Vous me direz, "attends tu inventes pour ton propre compte là".
Ben oui... c'est plus ou moins subjectif (*) (et largement intuitif) étant donné que Miller ne cache pas dans ses bédés, son propos radical de violence et de polémique. Se relire Sin City, le comics tiré de Robocop (on peut encore le trouver en cherchant bien) et surtout Elektra où Miller semble presque nous avouer gouailleur et ironique que le président américain n'est rien de moins qu'un démon. Et que la meilleure manière de s'en débarasser serait de lui couper la tête, forcément. ça fait peur hein ? N'ayez crainte, c'est que de la BD, tout comme le polémique "Invasion Los Angeles" n'est que du cinéma.
Mais c'est parce qu'ils dissimulent leurs propos engagés et jouissivement féroces sous le vernis du divertissement qu'on a la chance de pouvoir les lire et les voir.

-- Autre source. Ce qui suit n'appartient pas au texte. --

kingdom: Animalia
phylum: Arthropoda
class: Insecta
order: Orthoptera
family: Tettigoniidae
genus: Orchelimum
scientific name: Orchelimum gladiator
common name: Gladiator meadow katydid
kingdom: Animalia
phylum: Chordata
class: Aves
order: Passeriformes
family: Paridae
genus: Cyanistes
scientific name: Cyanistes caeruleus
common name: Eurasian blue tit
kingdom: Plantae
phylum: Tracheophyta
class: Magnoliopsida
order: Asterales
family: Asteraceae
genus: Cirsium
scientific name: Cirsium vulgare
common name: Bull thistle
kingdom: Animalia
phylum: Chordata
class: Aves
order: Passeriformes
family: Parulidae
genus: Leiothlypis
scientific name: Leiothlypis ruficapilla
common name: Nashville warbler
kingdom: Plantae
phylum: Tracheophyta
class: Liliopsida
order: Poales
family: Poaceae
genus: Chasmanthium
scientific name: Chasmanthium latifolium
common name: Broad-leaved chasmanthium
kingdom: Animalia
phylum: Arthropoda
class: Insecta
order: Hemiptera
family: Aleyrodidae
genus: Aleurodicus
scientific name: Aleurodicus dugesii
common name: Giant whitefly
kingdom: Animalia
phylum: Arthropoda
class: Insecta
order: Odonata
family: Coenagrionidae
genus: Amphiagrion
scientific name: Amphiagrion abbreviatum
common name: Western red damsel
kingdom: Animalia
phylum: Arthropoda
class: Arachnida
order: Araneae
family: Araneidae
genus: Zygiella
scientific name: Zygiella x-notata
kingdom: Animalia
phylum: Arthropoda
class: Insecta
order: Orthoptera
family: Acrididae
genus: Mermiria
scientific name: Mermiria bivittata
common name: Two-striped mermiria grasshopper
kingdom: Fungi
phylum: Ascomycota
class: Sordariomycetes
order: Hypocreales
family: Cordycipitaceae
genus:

300 c'est celà (du moins donc tel que je le perçois), un vrai film bourrin, généreux et fun qui dissimule un propos en opposition à une culture MTV qui nous serait imposée continuellement et encore plus largement dans les années a venir au rythme où tout s'accèlère. Et le générique final de reprendre, bonheur suprême, des images animées du comics.
Merci mr Snyder.
Merci mr Miller.
Merci miss Varley.








(*) Ceci est une précision pour quelqu'un qui lit ce blog de temps en temps avec sa copine et qui n'avait --a ses dires sur un forum-- pas vraiment compris que tout ce que je pouvais écrire soit forcément subjectif, ce qui semble assez étonnant vu que je ne suis pas parraîné par une quelconque marque de pub et que je parle seulement en mon nom sur les films. Puisse t-il aimer ce film néanmoins.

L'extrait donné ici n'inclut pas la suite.